Publication year - 1961
Publication title -
american journal of botany
Language(s) - English
Resource type - Journals
SCImago Journal Rank - 1.218
H-Index - 151
eISSN - 1537-2197
pISSN - 0002-9122
DOI - 10.1002/j.1537-2197.1961.tb11598.x
Subject(s) - photoperiodism , sowing , biology , horticulture , day length , long day , botany , flower induction , zoology
G owing , D onald P. (Pineapple Research Institute of Hawaii, Honolulu.) Experiments on the photoperiodic response in pineapple. Amer. Jour. Bot. 48(1): 16–21. 1961.—The initiation of flowering of ‘Smooth Cayenne’ pineapple plants is neither strictly a response to photoperiod (day lengths of 10 hr. 51 min.–13 hr. 24 min.) nor to a minimum temperature (minima from 50° to 72°F. in different areas) under natural Hawaiian conditions. Depending on the kind of planting material used and the time of planting, natural initiation of flowering may take place any month of the year. Slips planted in the fall generally initiate flowering in December of the following year.
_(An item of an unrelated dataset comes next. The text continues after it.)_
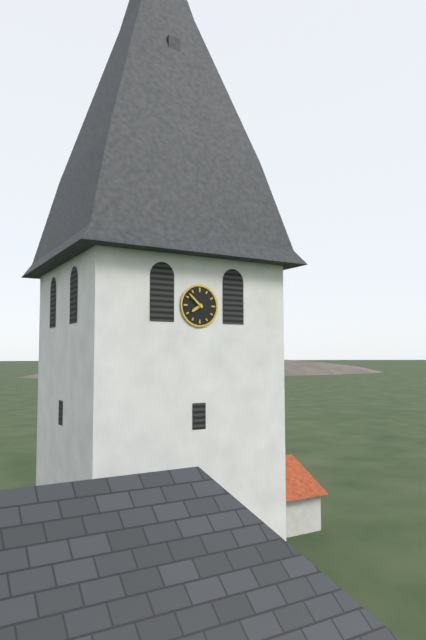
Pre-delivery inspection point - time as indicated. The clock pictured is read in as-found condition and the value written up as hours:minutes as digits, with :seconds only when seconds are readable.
7:52
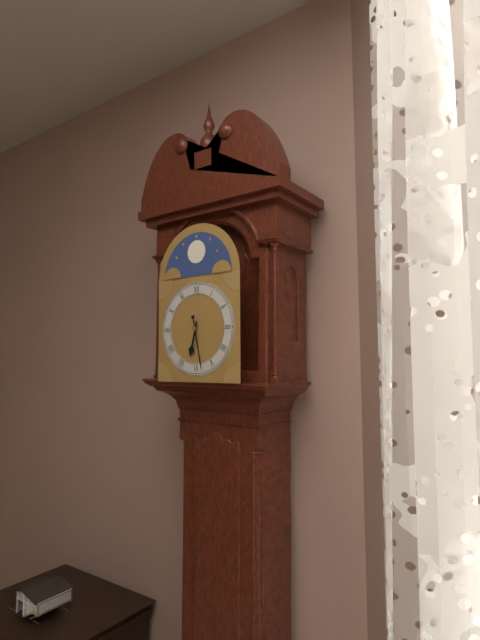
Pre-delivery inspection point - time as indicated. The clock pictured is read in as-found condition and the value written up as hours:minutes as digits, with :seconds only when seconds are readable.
6:28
However, exposure of an 8‐mo.‐old slip‐planting to a day length of 8 hours for 40 days starting Sept. 8 induced flowering irrespective of night temperatures from about 60 to 80°F. Interruption of the dark period by illumination at 30 ft.‐c. from midnight to 1 a.m. suppressed the inductive effect. Lowering the night temperature to 60°F. was, of itself, non‐inductive. Field‐grown, 11‐mo.‐old plants treated in place responded similarly, in that 25 periods of 8‐hr. day length starting Sept. 5 induced 60% of the plants to flower, and the night illumination suppressed the inductive effect as before. Daily application of 0.12 mg. of the major native pineapple auxin (indole‐3‐acetic acid) at the beginning of the dark period had no detectable effect on the short‐day treatment, and similar application of an antiauxin (4‐chlorophenoxyisobutyric acid) did not affect the suppression of flowering by the light‐break. Supplemental illumination of field‐grown 12‐mo. plants to provide a photoperiod of more than 15 hr. daily from Nov. 4 to Jan. 30 did not suppress the natural initiation of flowering which occurred in early December (day length about 10 hr. 50 min.). ‘Smooth Cayenne’ pineapple is therefore a quantitative, but not an obligate, short‐day plant.